In this month's monthly report, we shared a public offering "newcomer" that is easy to be ignored by everyone. He only had two years of experience, Lu Feng, Hui'an Fund Manager Lu Feng. Although there are only two years of fund management experience, Lu Feng is already an investment and research veteran of securities firms. At present, two products have been managed, and the total management scale is 772 million yuan. Among them, the scale of 347 million Hui'an Fengli mixed, with a revenue of 27%in the past 3 months, and has lost 7%since this year. Although from the perspective of performance, Lu Feng was not the most pointed. The style was both balanced and growing. He bought a big white horse like Maotai and bought a bunch of new energy bull stocks.
It is worth noting that the reason why Lu Feng pays attention to him is that he is different from many other fund managers' "lying" attitude. Although before May this year, Hui'an Fengli's mixed performance also lost nearly 30%for a while, and severely lost the Shanghai and Shenzhen 300 index and similar products. However, Lu Feng actively adjusted the position and dared to take the shot. He seized the super big bull stock of quartz shares this year, which also made his product performance significantly improved. In addition to quartz, Lu Feng also bought China Mining Resources. It has also performed very well since the second quarter of this year.

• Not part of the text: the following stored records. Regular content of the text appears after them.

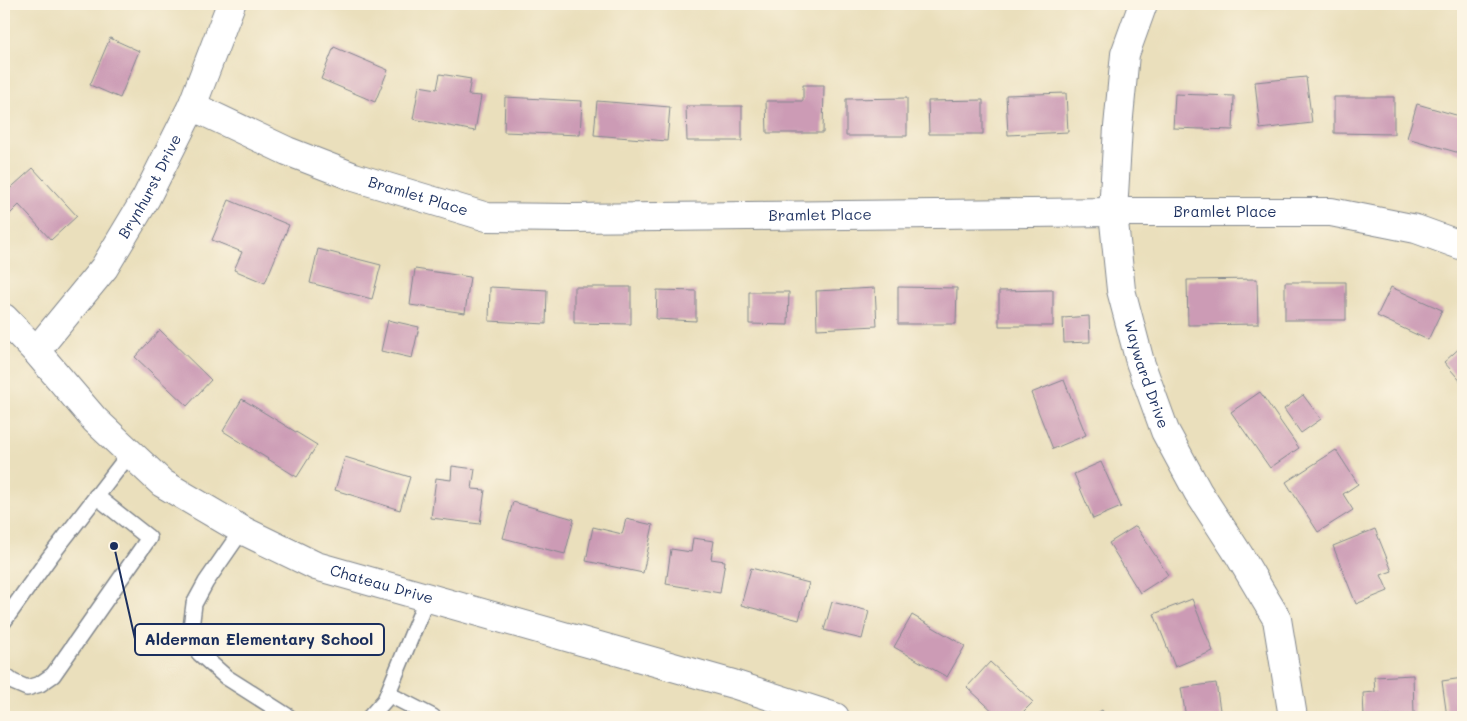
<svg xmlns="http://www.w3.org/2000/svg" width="1467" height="721" font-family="Mali,sans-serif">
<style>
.building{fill:#cc9bb5}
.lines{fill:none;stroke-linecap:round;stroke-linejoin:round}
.service-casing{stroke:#82878d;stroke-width:18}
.minor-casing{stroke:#82878d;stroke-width:30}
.service{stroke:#fff;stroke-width:15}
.minor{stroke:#fff;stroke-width:28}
.labels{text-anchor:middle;stroke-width:5;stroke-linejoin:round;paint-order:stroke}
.street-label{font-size:15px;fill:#1b2f5e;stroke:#fcf5e5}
.leader{fill:none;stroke:#1b2f5e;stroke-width:2}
.callout-dot{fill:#1b2f5e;stroke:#fcf5e5;stroke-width:2}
.callout{fill:#fcf5e5;stroke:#1b2f5e;stroke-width:2}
.callout-label{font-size:16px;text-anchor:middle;font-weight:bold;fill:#1b2f5e}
</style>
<rect width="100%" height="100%" fill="#fcf5e5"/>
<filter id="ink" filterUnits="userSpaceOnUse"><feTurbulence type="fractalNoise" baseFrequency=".02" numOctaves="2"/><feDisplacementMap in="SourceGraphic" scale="10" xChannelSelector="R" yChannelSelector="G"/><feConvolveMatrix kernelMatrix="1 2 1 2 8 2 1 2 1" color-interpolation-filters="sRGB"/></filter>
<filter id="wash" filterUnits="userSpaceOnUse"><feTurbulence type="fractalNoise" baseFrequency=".0096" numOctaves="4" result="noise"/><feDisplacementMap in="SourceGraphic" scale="20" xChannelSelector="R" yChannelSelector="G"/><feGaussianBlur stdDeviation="1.12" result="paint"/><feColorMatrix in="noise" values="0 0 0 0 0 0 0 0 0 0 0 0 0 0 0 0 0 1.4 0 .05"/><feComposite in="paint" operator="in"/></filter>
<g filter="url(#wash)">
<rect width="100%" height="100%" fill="#eadfbc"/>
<g id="blocks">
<path class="building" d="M110,38L139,51L120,98L90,85Z
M334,47L388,70L375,102L321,79Z
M440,74L471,79L468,95L481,96L475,131L413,119L419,86L437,89Z
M1306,77L1312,123L1260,129L1255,82Z
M803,85H824L823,133H767L766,101H803Z
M1066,93L1068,132L1008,135L1006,95Z
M1175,94L1234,96L1233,130L1173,128Z
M505,97L582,101L580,135L504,132Z
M1334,97H1394V134L1334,133Z
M907,98V136H846V99Z
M983,100V134H929L928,101Z
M597,101L670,107L667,141L594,135Z
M1417,104L1463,117V154L1407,138Z
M686,106H742V141H687Z
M33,168L77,216L51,240L19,205L9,215L4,210V194Z
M229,200L289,225L265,283L234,270L242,252L212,240Z
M318,249L381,265L372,299L310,283Z
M415,269L470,277L465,313L410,305Z
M1257,279L1258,324L1188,325L1187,280Z
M1285,282H1346V320H1285Z
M490,287L547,290L546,324L489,321Z
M574,287H631V324L574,323Z
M898,287L957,288L956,324H898Z
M1391,287L1442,310L1428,340L1377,316Z
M875,288L877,326L817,329L816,291Z
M657,290L696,291V321L656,319Z
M1053,290V326H999V291Z
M749,292H789L788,325L749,324Z
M1089,316L1090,342L1064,343L1063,318Z
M388,320L419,327L412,358L381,351Z
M160,330L211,380L187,406L135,357Z
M1463,345V384L1444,362Z
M1064,380L1086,435L1053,449L1031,393Z
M1260,392L1299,448L1270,468L1231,412Z
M1303,395L1321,419L1301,433L1284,409Z
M242,399L317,445L297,477L223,431Z
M1336,450L1358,484L1343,494L1353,510L1318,532L1286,482Z
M345,457L410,477L400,510L335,490Z
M1101,462L1121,507L1093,519L1074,474Z
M452,466L475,469L472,489L485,490L480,524L431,518L436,478L451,480Z
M513,502L574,519L565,554L503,538Z
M626,519L653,525L643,573L586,561L593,527L622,534Z
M1136,526L1168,575L1140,593L1109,543Z
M1375,529L1392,571L1381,575L1388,591L1356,604L1333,546Z
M693,538L714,541L711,559L725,561L720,593L666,584L671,549L691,552Z
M751,568L809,583L799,620L741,605Z
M1192,599L1213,651L1175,667L1154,614Z
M832,602L869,611L862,639L824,630Z
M912,615L965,646L947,677L894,647Z
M990,662L1033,702L1018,717H999L967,687Z
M1413,675L1414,715L1364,717L1363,693L1375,692L1374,677Z
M1463,678V714L1447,717L1442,681Z
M1216,683L1221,717H1186L1181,688Z
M1102,710L1107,717H1090Z"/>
</g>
</g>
<g filter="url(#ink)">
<use href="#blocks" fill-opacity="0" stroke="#82878d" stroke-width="1"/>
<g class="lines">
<defs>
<path id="service" d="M242,530L206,582L194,604L191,628L199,653L226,677L289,717
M4,621L49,558L130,453
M4,675L13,682L27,688L40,684L53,675L149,538L96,496
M388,694L433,717
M370,717L385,700L427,598"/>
<g id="minor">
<path id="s1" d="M1143,4L1125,54L1118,127L1113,212L1121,290L1140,362L1165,431L1198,492L1239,555L1277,619L1293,717"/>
<path id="s2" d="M192,106L287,151L354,177L487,217L570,218L1113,212H1331L1416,229L1463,246"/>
<path id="s3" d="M4,318L36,351L95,420L162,483L242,530L316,566L733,684L835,717"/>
<path id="s4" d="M36,351L104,268L146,198L192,106L231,4"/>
</g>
</defs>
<use href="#service" class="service-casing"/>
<use href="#minor" class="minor-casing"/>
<use href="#service" class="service"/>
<use href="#minor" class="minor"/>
</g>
</g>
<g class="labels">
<g class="street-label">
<text dy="5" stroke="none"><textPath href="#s4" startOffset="201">Brynhurst Drive</textPath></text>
<text dy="5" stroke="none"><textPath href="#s2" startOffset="244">Bramlet Place</textPath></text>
<text dy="5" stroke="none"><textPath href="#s2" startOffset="1054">Bramlet Place</textPath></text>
<text dy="5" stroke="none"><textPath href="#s2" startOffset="649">Bramlet Place</textPath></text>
<text dy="5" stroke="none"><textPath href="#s1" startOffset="378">Wayward Drive</textPath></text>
<text dy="5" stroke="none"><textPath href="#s3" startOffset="472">Chateau Drive</textPath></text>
</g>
</g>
<path class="leader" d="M114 546L135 639"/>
<circle class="callout-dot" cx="114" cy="546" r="5"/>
<rect class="callout" x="135" y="624" width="249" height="31" rx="5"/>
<g class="callout-label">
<text x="259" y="645">Alderman Elementary School</text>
</g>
<rect width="1467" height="721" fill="none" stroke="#fcf5e5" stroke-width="20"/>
</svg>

In the second quarterly report recently announced, Lu Feng's point of view is relatively simple and unpretentious. He has not worked as a soul chicken soup like many other people to write small compositions.
Lu Feng said that objectively speaking, since this year, the new energy industry has overcome the unfavorable factors of upstream prices and epidemic conditions. The downstream demand continues to exceed expectations. Compared with other industries, the market performance has truthfully reflected the prosperity of the above industry. During the reporting period, Lu Feng's product holding structure was biased towards advanced manufacturing with comparative advantages, and a good return was obtained in the rebound.
In addition, from the perspective of global perspective, we are in a long decline cycle. On the one hand, the upstream resource products have restricted the supply due to the improvement of the competitive pattern and the slowly rising capital expenditure.On the other hand, since long -term liquidity is loose, the proportion of debt in major global economies has continued to increase, and at the same time, global scientific and technological innovation has also entered a bottleneck period, and economic growth lacks new impetus.During this cycle, the resource products with good supply and demand patterns are worthy of our focus and tracking whether it is traditional or emerging.Lu Feng also said that the new energy revolution represented by lithium battery and landscape has brought about major incremental and changes in the consumer and production side. Its industrial chain interpretation is wonderful, and it is still worthy of our continued positions.